* _Instructions to follow_
In the records, from the line containing "Here is an image." through the end, replace "attached" with "enclosed" and write out only those lines again, leaving everything else the same.

* _Data excerpts_
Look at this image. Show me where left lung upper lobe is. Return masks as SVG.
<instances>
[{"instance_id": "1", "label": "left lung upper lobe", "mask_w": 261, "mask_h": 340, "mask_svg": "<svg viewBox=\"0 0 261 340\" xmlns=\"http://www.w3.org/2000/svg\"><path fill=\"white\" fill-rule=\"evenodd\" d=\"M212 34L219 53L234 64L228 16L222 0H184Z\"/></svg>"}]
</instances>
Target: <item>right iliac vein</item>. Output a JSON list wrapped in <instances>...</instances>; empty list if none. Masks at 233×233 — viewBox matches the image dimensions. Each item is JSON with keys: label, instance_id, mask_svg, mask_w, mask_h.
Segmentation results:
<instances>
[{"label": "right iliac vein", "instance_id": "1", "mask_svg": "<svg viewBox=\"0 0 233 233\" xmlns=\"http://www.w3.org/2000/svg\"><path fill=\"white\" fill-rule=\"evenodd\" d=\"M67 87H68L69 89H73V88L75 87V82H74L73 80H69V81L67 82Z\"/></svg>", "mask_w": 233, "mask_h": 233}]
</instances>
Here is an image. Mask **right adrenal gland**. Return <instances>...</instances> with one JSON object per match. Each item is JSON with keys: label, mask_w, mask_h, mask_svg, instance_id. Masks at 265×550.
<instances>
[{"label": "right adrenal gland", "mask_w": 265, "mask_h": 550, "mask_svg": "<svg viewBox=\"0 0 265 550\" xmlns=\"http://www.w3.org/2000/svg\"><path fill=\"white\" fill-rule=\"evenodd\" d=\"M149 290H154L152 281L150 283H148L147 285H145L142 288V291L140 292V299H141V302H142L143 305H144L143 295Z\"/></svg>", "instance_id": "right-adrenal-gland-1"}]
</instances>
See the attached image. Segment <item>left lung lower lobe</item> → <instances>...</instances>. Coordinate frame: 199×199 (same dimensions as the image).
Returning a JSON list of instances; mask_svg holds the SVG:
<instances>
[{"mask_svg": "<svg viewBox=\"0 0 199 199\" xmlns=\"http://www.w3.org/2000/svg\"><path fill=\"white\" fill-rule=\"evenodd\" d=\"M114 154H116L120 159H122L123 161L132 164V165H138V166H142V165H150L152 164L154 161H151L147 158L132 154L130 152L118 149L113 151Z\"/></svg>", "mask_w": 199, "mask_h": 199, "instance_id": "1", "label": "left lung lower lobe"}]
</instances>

* _Result of the task_
Here is an image. Mask **right adrenal gland**. Return <instances>...</instances> with one JSON object per match. Each item is JSON with keys: label, mask_w, mask_h, mask_svg, instance_id. Masks at 265×550.
<instances>
[{"label": "right adrenal gland", "mask_w": 265, "mask_h": 550, "mask_svg": "<svg viewBox=\"0 0 265 550\" xmlns=\"http://www.w3.org/2000/svg\"><path fill=\"white\" fill-rule=\"evenodd\" d=\"M149 290H154L152 281L150 283H148L147 285H145L142 288V291L140 292V299H141V302H142L143 305H144L143 295Z\"/></svg>", "instance_id": "right-adrenal-gland-1"}]
</instances>
See the enclosed image. Segment <item>left lung lower lobe</item> → <instances>...</instances>. Coordinate frame: 199×199 (same dimensions as the image).
Returning a JSON list of instances; mask_svg holds the SVG:
<instances>
[{"mask_svg": "<svg viewBox=\"0 0 199 199\" xmlns=\"http://www.w3.org/2000/svg\"><path fill=\"white\" fill-rule=\"evenodd\" d=\"M114 154H116L120 159H122L123 161L132 164V165H138V166H142V165H150L152 164L154 161H151L147 158L132 154L130 152L118 149L113 151Z\"/></svg>", "mask_w": 199, "mask_h": 199, "instance_id": "1", "label": "left lung lower lobe"}]
</instances>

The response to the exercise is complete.